Si vocifera che tra i potenziali partner degli Usa nella missione spaziale “Artemis” ci siano Canada, Giappone, Stati membri dell’Unione europea ed Emirati Arabi Uniti.
Mentre è stata smentita la notizia, diffusa da alcuni media internazionali, secondo cui Washington avrebbe deciso di escludere la Russia.
Il Senato Usa starebbe tuttavia facendo pressioni volte al sabotaggio dei negoziati, e ha già ottenuto che la NASA ritirasse l’invito alla russa Roscosmos a recarsi oltreoceano per discutere di questioni legate al progetto .
Problemi da risolvere sulla Terra non le mancano, ma Washington vuole la corsa alla Luna.
Forse perché, in un futuro non troppo lontano, potrebbero farvi sbarco i cinesi.
Rivale ideologica e tecnologica degli Usa, la Cina, nel corso della sua “lunga marcia” verso l’infinito e oltre, si appresta a completare la costruzione di una stazione spaziale entro il 2022, mentre ha già testato con successo la versione di prova di un’astronave di nuova generazione, progettata in vista di una futura missione di allunaggio con equipaggio umano.
Nella corsa alla Luna, chi prima arriva meglio alloggia, dunque?
Gli Artemis Accords prevedono, tra le altre cose, la creazione di non meglio specificate “zone di sicurezza” per la prevenzione delle “interferenze dannose”.
Secondo l’esperto militare ed aerospaziale Song Zhongping, citato dal tabloid cinese Global Times, gli Usa starebbero sviluppando una nuova versione spaziale delle “enclosures” (il fenomeno della recinzione delle terre comuni avviato in Inghilterra nel 14° secolo), con l’obiettivo di colonizzare la Luna e di rivendicare la sovranità su di essa.
A quale scopo?
Nel 2015 è stata emanata una legge che garantisce ai cittadini statunitensi coinvolti nel recupero commerciale di una risorsa spaziale il diritto di proprietà, trasporto, utilizzo e vendita di tale risorsa, in conformità con la legge applicabile.

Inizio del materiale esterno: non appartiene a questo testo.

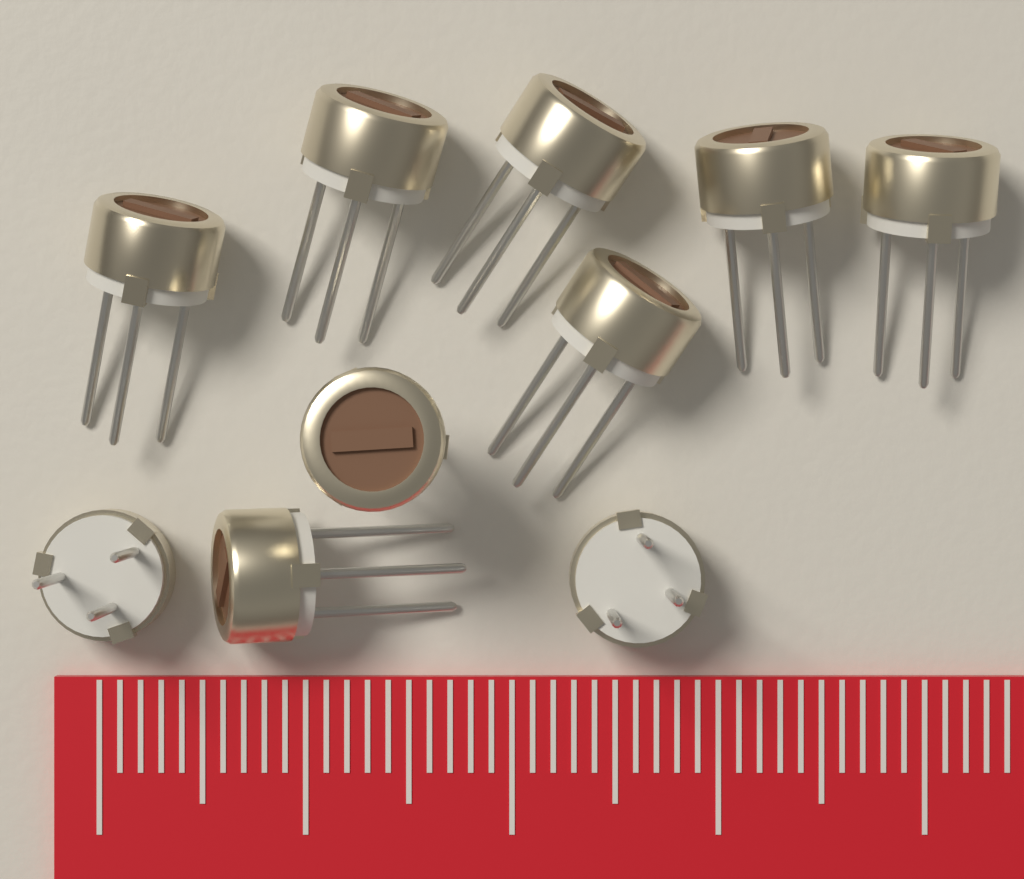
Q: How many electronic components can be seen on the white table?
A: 10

Considerato che a finanziare la missione da 30 miliardi di dollari “Artemis” è la NASA, con un possibile supporto da parte delle agenzie spaziali dei Paesi alleati, potremmo essere di fronte a un chiaro esempio di nazionalizzazione delle spese e privatizzazione dei profitti per mano delle imprese private coinvolte nel progetto.
Ma c’è anche chi pensa che si tratti soltanto di propaganda elettorale.
Per Vladimir Batjuk, ricercatore capo presso l’Istituto di studi statunitensi e canadesi dell’Accademia Russa delle Scienze, l’estrazione lunare non è conveniente dal punto di vista economico.
“Il trasporto dei carichi ha costi astronomici, e l’estrazione di qualsiasi cosa su scala industriale con i costi attuali non porterà guadagni a nessuno”, afferma l’esperto.
L’estrazione forse no, ma la fase preparatoria sì:
Infatti la NASA ha già selezionato tre aziende private statunitensi – SpaceX di Elon Musk, Blue Origin di Jeff Bezos e Dynetics – cui ha affidato la progettazione di lander lunari con equipaggio.
Per lo sviluppo iniziale del progetto riceveranno quasi un miliardo di dollari in 10 mesi.
Quanto a lungo durerà la fase preparatoria, nessuno lo può prevedere.